1. Transcription de l’acte de partage (format pdf).

2. La numérotation de Sosa-Stradonitz est une méthode de numérotation des individus utilisée en généalogie permettant d’identifier par un numéro unique chaque ancêtre dans une généalogie ascendante [voir ma généalogie].

3. Mon sosa 110.

4. Acte de vente et d’échange du 13 mars 1815 et acte de vente du 8 avril 1822 – le premier établi par Me Antoine-Joseph Courcenet, le second par Me Claude Mairet, tous deux notaires à Chaumergy (archives de l’auteur).

5. Acte de partage des époux Simon PROST du 5 septembre 1876 au profit de leurs trois petites-filles, Marie-Angélique, Marie-Anastasie et Marie-Julie SIMERAY (transcription – format pdf).

6. En 1840, la propriété de la moitié à vent était passée de Claude-Françoise Prost à un certain François-Victor David, lequel la revendit en 1865 à Jean-Claude Jeandot, le père d’Amédée.

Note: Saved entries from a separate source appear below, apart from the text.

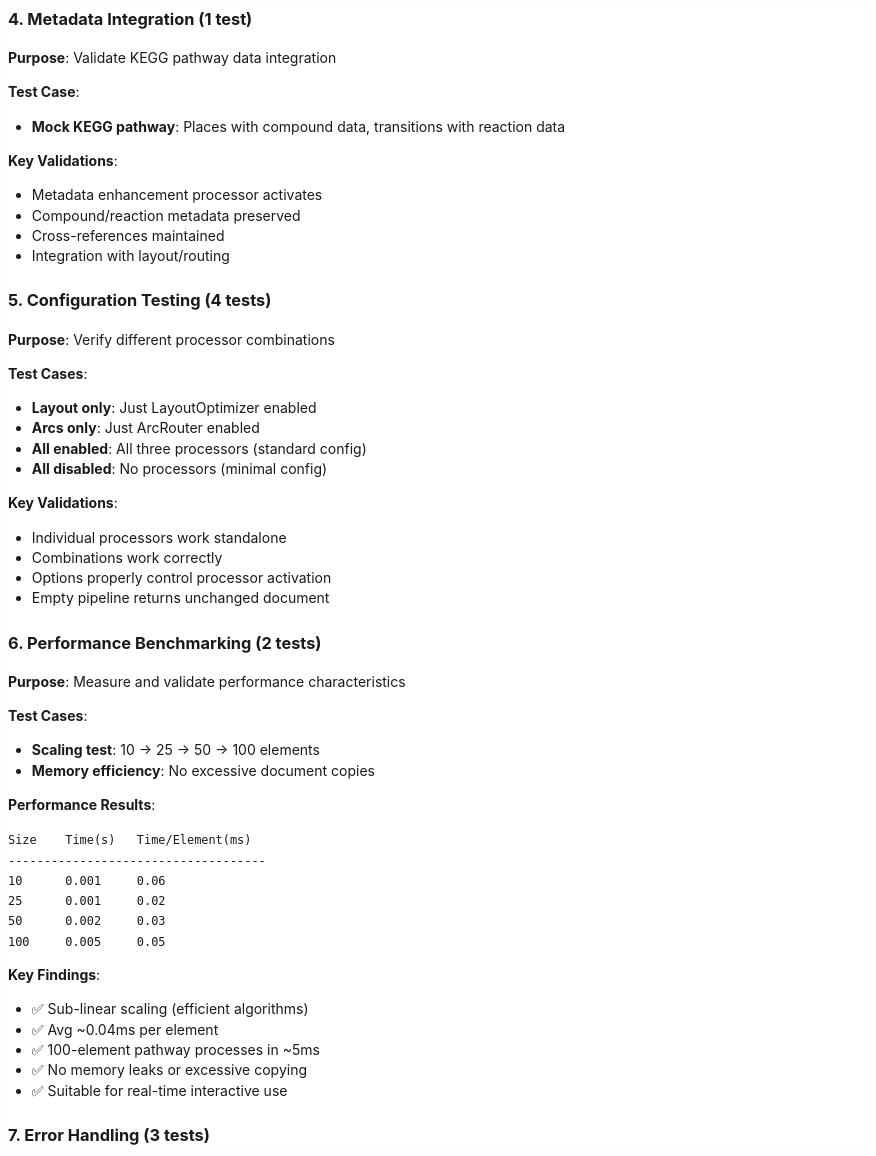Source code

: ### 4. Metadata Integration (1 test)

**Purpose**: Validate KEGG pathway data integration

**Test Case**:
- **Mock KEGG pathway**: Places with compound data, transitions with reaction data

**Key Validations**:
- Metadata enhancement processor activates
- Compound/reaction metadata preserved
- Cross-references maintained
- Integration with layout/routing

### 5. Configuration Testing (4 tests)

**Purpose**: Verify different processor combinations

**Test Cases**:
- **Layout only**: Just LayoutOptimizer enabled
- **Arcs only**: Just ArcRouter enabled
- **All enabled**: All three processors (standard config)
- **All disabled**: No processors (minimal config)

**Key Validations**:
- Individual processors work standalone
- Combinations work correctly
- Options properly control processor activation
- Empty pipeline returns unchanged document

### 6. Performance Benchmarking (2 tests)

**Purpose**: Measure and validate performance characteristics

**Test Cases**:
- **Scaling test**: 10 → 25 → 50 → 100 elements
- **Memory efficiency**: No excessive document copies

**Performance Results**:
```
Size    Time(s)   Time/Element(ms)
------------------------------------
10      0.001     0.06
25      0.001     0.02
50      0.002     0.03
100     0.005     0.05
```

**Key Findings**:
- ✅ Sub-linear scaling (efficient algorithms)
- ✅ Avg ~0.04ms per element
- ✅ 100-element pathway processes in ~5ms
- ✅ No memory leaks or excessive copying
- ✅ Suitable for real-time interactive use

### 7. Error Handling (3 tests)
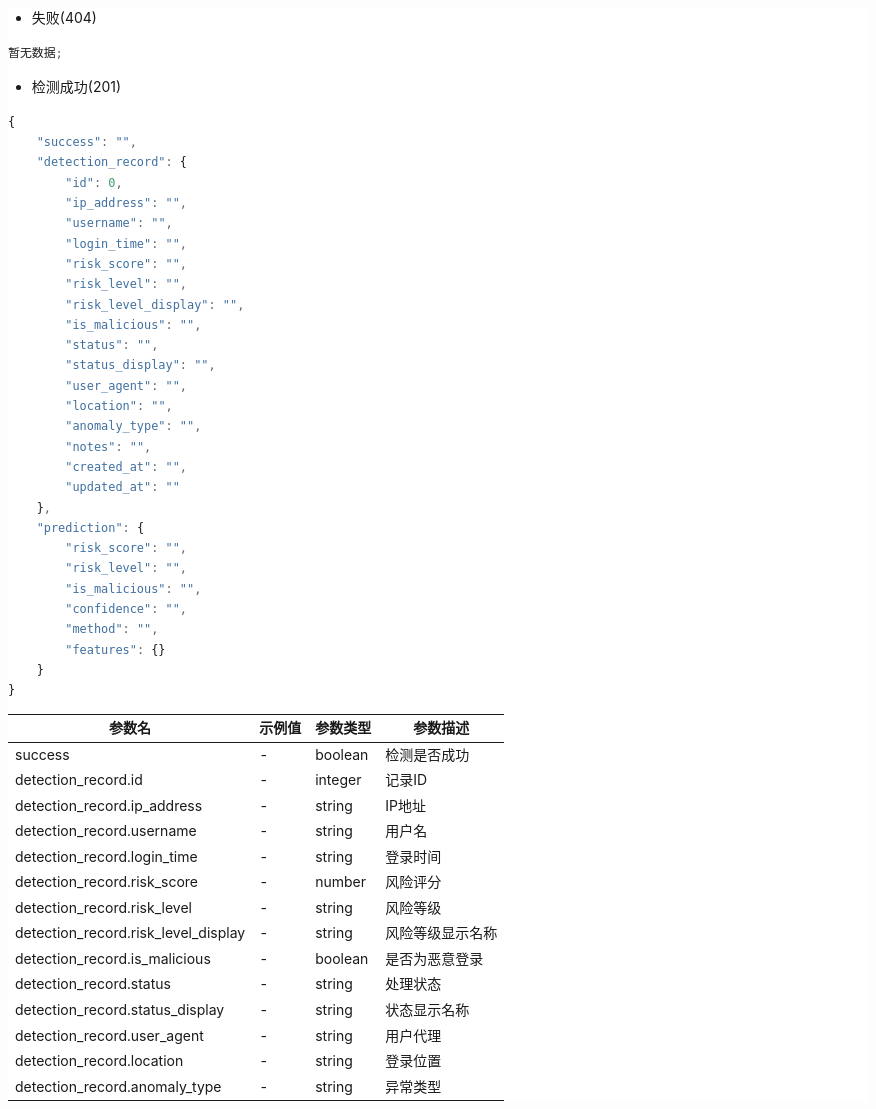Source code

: - 失败(404)

```javascript
暂无数据;
```

- 检测成功(201)

```javascript
{
	"success": "",
	"detection_record": {
		"id": 0,
		"ip_address": "",
		"username": "",
		"login_time": "",
		"risk_score": "",
		"risk_level": "",
		"risk_level_display": "",
		"is_malicious": "",
		"status": "",
		"status_display": "",
		"user_agent": "",
		"location": "",
		"anomaly_type": "",
		"notes": "",
		"created_at": "",
		"updated_at": ""
	},
	"prediction": {
		"risk_score": "",
		"risk_level": "",
		"is_malicious": "",
		"confidence": "",
		"method": "",
		"features": {}
	}
}
```

| 参数名                              | 示例值 | 参数类型 | 参数描述         |
| ----------------------------------- | ------ | -------- | ---------------- |
| success                             | -      | boolean  | 检测是否成功     |
| detection_record.id                 | -      | integer  | 记录ID           |
| detection_record.ip_address         | -      | string   | IP地址           |
| detection_record.username           | -      | string   | 用户名           |
| detection_record.login_time         | -      | string   | 登录时间         |
| detection_record.risk_score         | -      | number   | 风险评分         |
| detection_record.risk_level         | -      | string   | 风险等级         |
| detection_record.risk_level_display | -      | string   | 风险等级显示名称 |
| detection_record.is_malicious       | -      | boolean  | 是否为恶意登录   |
| detection_record.status             | -      | string   | 处理状态         |
| detection_record.status_display     | -      | string   | 状态显示名称     |
| detection_record.user_agent         | -      | string   | 用户代理         |
| detection_record.location           | -      | string   | 登录位置         |
| detection_record.anomaly_type       | -      | string   | 异常类型         |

7. Au sujet du partage d’ascendants, voir Jean-Louis HALPÉRIN, Histoire du droit privé français depuis 1804, Quadrige PUF, 2001, p. 111.

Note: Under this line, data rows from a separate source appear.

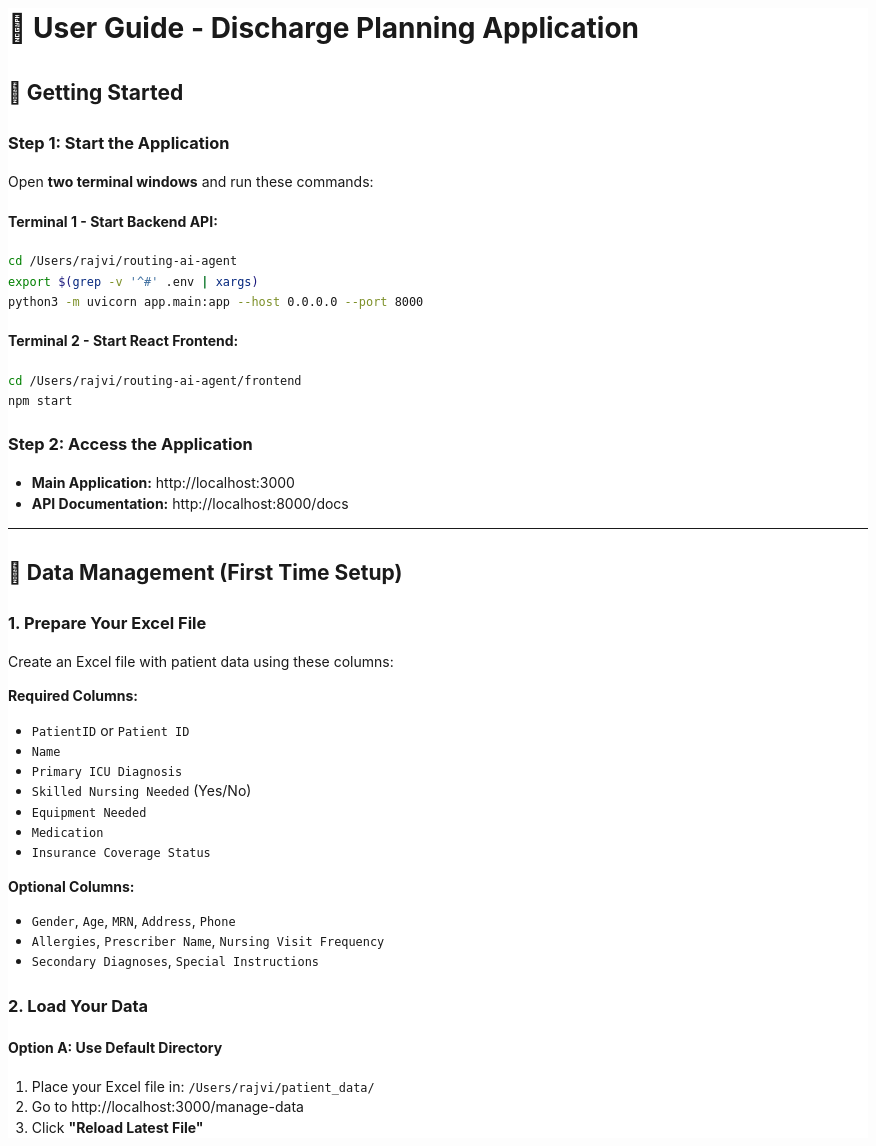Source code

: # 📖 **User Guide - Discharge Planning Application**

## 🚀 **Getting Started**

### **Step 1: Start the Application**

Open **two terminal windows** and run these commands:

#### **Terminal 1 - Start Backend API:**
```bash
cd /Users/rajvi/routing-ai-agent
export $(grep -v '^#' .env | xargs)
python3 -m uvicorn app.main:app --host 0.0.0.0 --port 8000
```

#### **Terminal 2 - Start React Frontend:**
```bash
cd /Users/rajvi/routing-ai-agent/frontend
npm start
```

### **Step 2: Access the Application**
- **Main Application:** http://localhost:3000
- **API Documentation:** http://localhost:8000/docs

---

## 📁 **Data Management (First Time Setup)**

### **1. Prepare Your Excel File**
Create an Excel file with patient data using these columns:

**Required Columns:**
- `PatientID` or `Patient ID`
- `Name`
- `Primary ICU Diagnosis`
- `Skilled Nursing Needed` (Yes/No)
- `Equipment Needed`
- `Medication`
- `Insurance Coverage Status`

**Optional Columns:**
- `Gender`, `Age`, `MRN`, `Address`, `Phone`
- `Allergies`, `Prescriber Name`, `Nursing Visit Frequency`
- `Secondary Diagnoses`, `Special Instructions`

### **2. Load Your Data**

#### **Option A: Use Default Directory**
1. Place your Excel file in: `/Users/rajvi/patient_data/`
2. Go to http://localhost:3000/manage-data
3. Click **"Reload Latest File"**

8. Hameau appartenant à la commune de Chaumergy.

9. Les jeunes époux ne sont que de lointains cousins. En effet, il faut monter haut dans l’arbre généalogique pour retrouver leurs ancêtres communs : François SIMEREY et Henriette RAMEAUX, l’un né à Mouthier-en-Bresse le 25 août 1654, l’autre à Chaumergy le 1er février 1647.

10. En ce qui concerne l’usage du contrat de mariage dans le Jura, voir Michel VERNUS, La vie comtoise au temps de l’Ancien Régime (XVIIIe siècle), Tome 1, Marque-Maillard, 1985, p. 177-180, ainsi que Mariages et noces d’autrefois – Rites et traditions, Cabédita, 2002, p. 41-47.

11. Maurice GENEVOIX, La maison du Mesnil, Éditions du Seuil, Collection Points, 1982.

12. Cette expression remonterait au 17e siècle quand « donner le bouillon » signifiait « empoisonner ». Le bouillon du soir pouvait être en effet l’occasion d’ajouter une mixture faisant passer son consommateur de vie à trépas dans la nuit. Irène FRAIN, dans son roman Secret de famille (Éditions J.-C. Lattès, 1989), évoque des « bouillons d’onze heure » agrémentés d’hellébore noire ou d’allumettes phosphorées.

13. À 3 km de Chaumergy (Jura), Beauvernois (Saône-et-Loire) est le berceau de mes ancêtres Jandot et Jeandot. Ils y apparaissent dès la fin du 17e siècle.

14. Première charrue à versoir, sans roue, mise au point en 1820-1821 par l’agronome lorrain Mathieu Dombale. Elle se généralisa dans toute la France vers 1870.